[DOCUMENT TEXT]
"""

= Sogolon Condé =

13th century Princess of Mali and mother of Sundiata Keita

Sogolon Wulen Condé (Gambian English: Sogolon Konte/Konteh) of Dò ni Kiri, commonly known as Sogolon Condé (in Malian French), was a 13th-century princess of Imperial Mali, and one of the prominent women portrayed in the Epic of Sundiata. Her trials and tribulations are well preserved in the epic. She was the second wife of Faama (King) Naré Maghann Konaté, and mother of Mansa Sundiata Keita, founder of the Mali Empire in the 13th century.
According to Bamba Suso and Banna Kanute, Sogolong's father was Sankarang Madiba Konte, also known as Faa Ganda (probably Sangaran Madiba Konte, king of Sankaran, according to Conrad and Frank), a descendant of Khulubu Konte. In the epic, Sogolon is portrayed as the daughter of the "buffalo woman" (Dò Kamissa, from the land of Dô)–so-called because of her "ugliness" and hunchback, and so was Sogolong. The griots of Guinea refer to Sogolon as the younger sister of Do Kamissa. In many parts of the Senegambia region, and Mali, Sogolon is regarded as her daughter. As well as her physical deformities and "ugliness", Sogolon also gave birth to a disabled son (Sundiata), and was ridiculed for that. Following the death of her husband Naré Maghann Konaté, her co-wife, the politically ambitious Sassouma Bereté, Naré Maghann's first wife along with their first son Dankaran Toumani Keïta, plotted against Sogolon and her children, including assassination attempts on their lives. Fearing that the new King Dankaran and his mother Sassouma could inflict harm upon her and her children, Sogolon went into exile with her children to protect them from harm. Due to the power and influence of Dankaran and his mother, Sogolon and her children were refused asylum by many states within the Ghana Empire they traversed seeking protection. She was eventually granted asylum by the King of Mema (or Nema) Mansa Farin Tunkara. In Mema, Sogolon encouraged his disabled son Sundiata to fulfill his destiny, and return to Mali (Manden) and take the throne.

The King of Mema who admired Sundiata for his courage and tenacity despite his physical disability as a cripple (paralised from the waiste down) gave him important responsibilities in Mema. Following the conquest of the Mandinka people by the powerful and vailiant warrior Sosso King, Soumaoro Kanté, messengers were sent to search for Sogolon and her children, as Sundiata was destined to be a great leader according to the prophecy revealed to his late father prior to his marriage to Sogolon. The prohecy revealed to the late King Naré Maghann, was for him to marry a woman of Sogolon's physical's attributes as she would bear him a great heir despite her lack of physical beauty and hunchback. The messengers found Sogolon's children in Mema, and persuaded Sundiata to return home and liberate his people and their homeland. Sogolon had died prior to the messengers' arrival in Mema. Accompanied by a force of soldiers given to him by the King of Mema, Sundiata returned home with his siblings, and at the plains of Sibi, gathered some of the Mande warrior clans including the future conqueror of Kaabu, Mansa Tiramakhan Traore—where an alliance was formed to liberate their people and land from the powerful Soumaoro Kanté. That alliance resulted in the famous Battle of Kirina (1235), the battle which gave birth of the Mali Empire.

"""

[WORK REQUEST A] Copy the passage of the article on Sogolon Condé starting with "Sogolon Wulen Condé" and going on through "the 13th century.".

Short-answer chart tasks:
"""

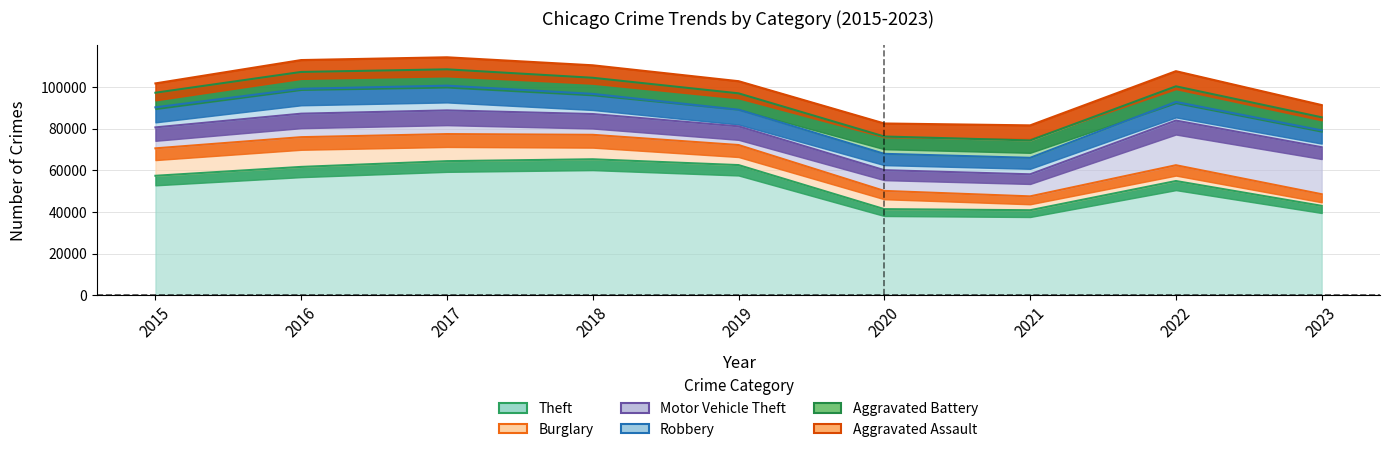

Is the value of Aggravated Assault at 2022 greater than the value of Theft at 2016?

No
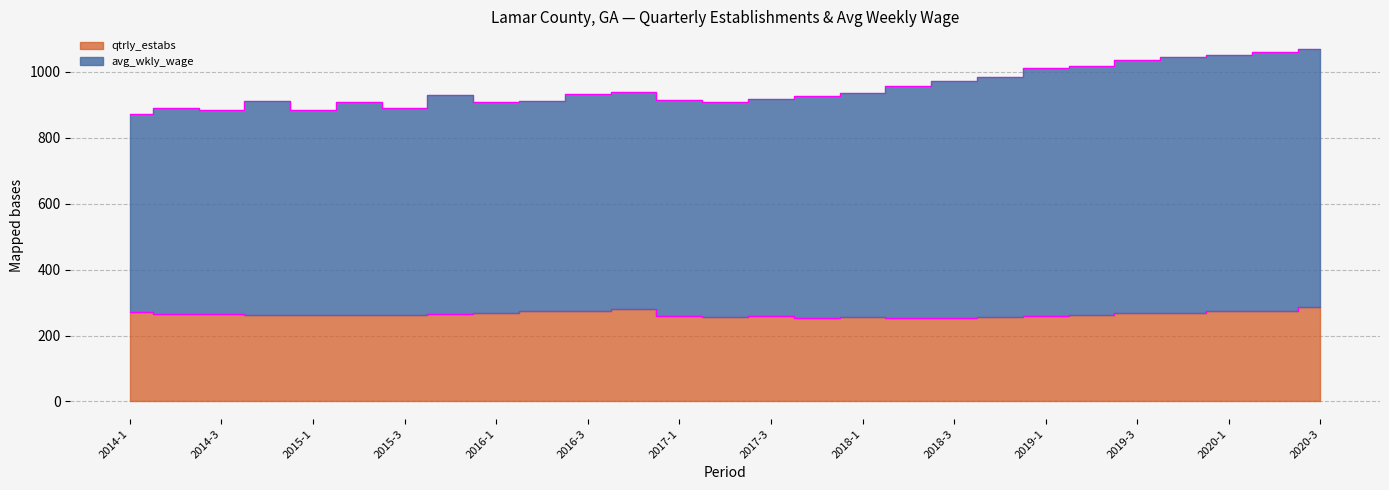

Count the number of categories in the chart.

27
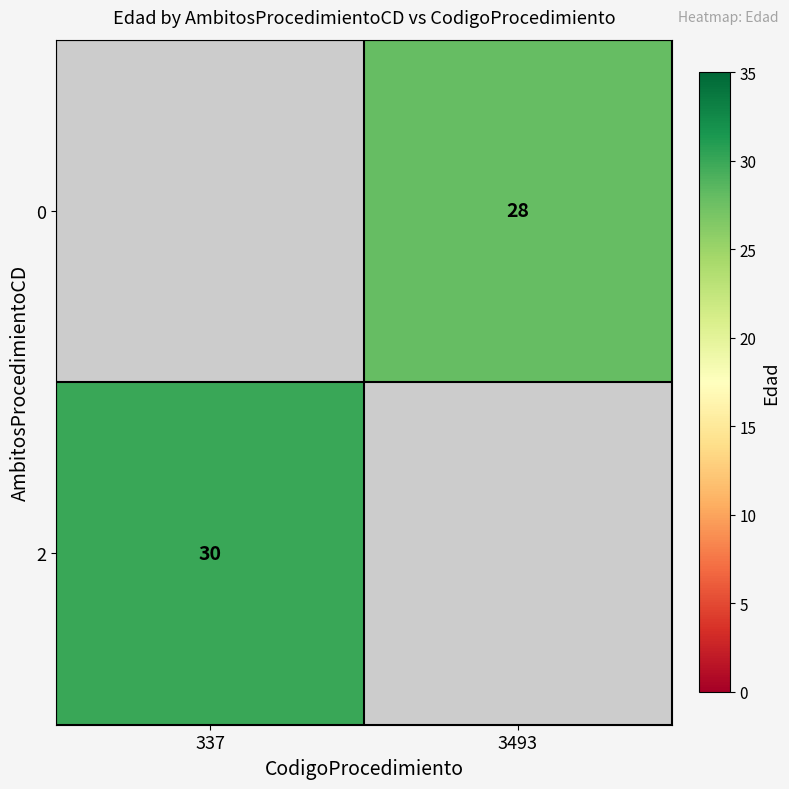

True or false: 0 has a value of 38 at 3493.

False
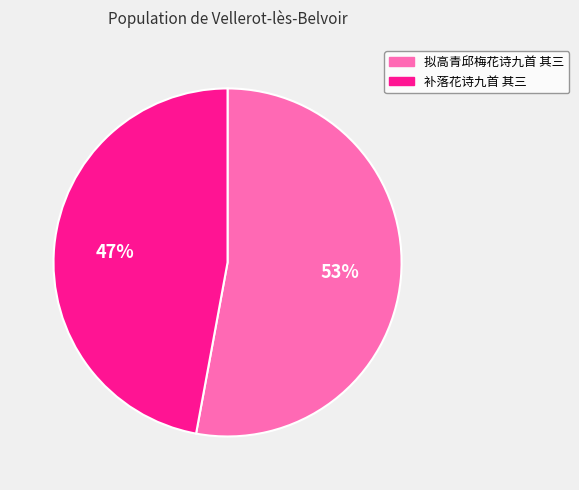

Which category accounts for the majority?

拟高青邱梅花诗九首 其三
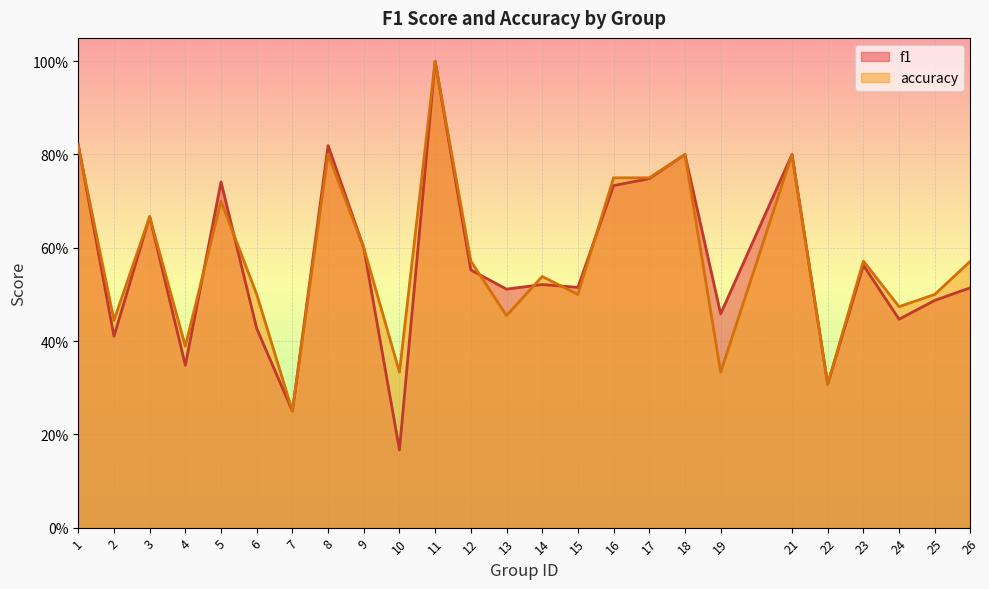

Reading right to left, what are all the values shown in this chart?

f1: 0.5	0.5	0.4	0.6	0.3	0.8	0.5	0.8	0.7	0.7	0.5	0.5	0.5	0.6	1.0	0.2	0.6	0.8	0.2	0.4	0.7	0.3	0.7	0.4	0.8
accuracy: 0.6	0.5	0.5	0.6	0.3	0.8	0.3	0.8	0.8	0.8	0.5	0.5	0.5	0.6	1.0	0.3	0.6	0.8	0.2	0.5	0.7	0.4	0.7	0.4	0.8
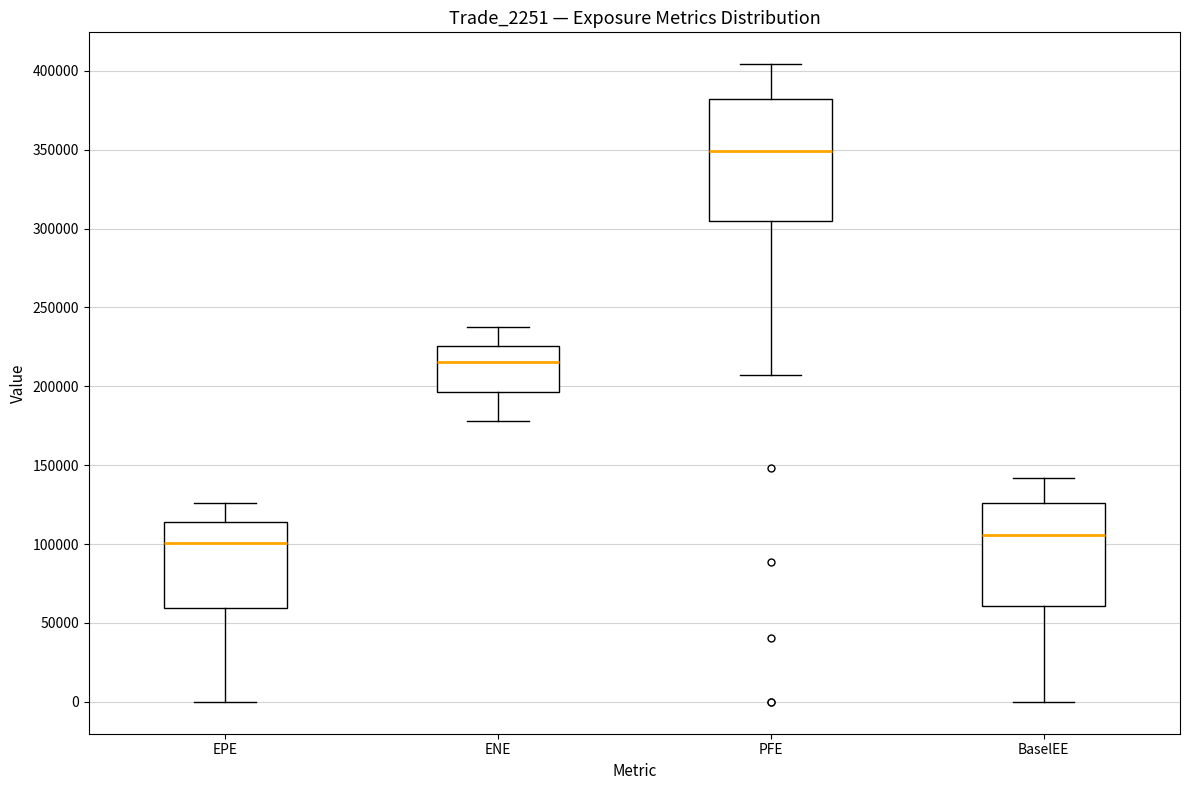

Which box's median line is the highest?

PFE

"""

[WORK REQUEST B] Repeat the lines of the records word for word, starting with the line with "Which category accounts for the majority?" and going on through the line with "Reading right to", and leave the pictures out.

[ANSWER AREA A]
Sogolon Wulen Condé (Gambian English: Sogolon Konte/Konteh) of Dò ni Kiri, commonly known as Sogolon Condé (in Malian French), was a 13th-century princess of Imperial Mali, and one of the prominent women portrayed in the Epic of Sundiata. Her trials and tribulations are well preserved in the epic. She was the second wife of Faama (King) Naré Maghann Konaté, and mother of Mansa Sundiata Keita, founder of the Mali Empire in the 13th century.

[ANSWER AREA B]
Which category accounts for the majority?

拟高青邱梅花诗九首 其三

Reading right to left, what are all the values shown in this chart?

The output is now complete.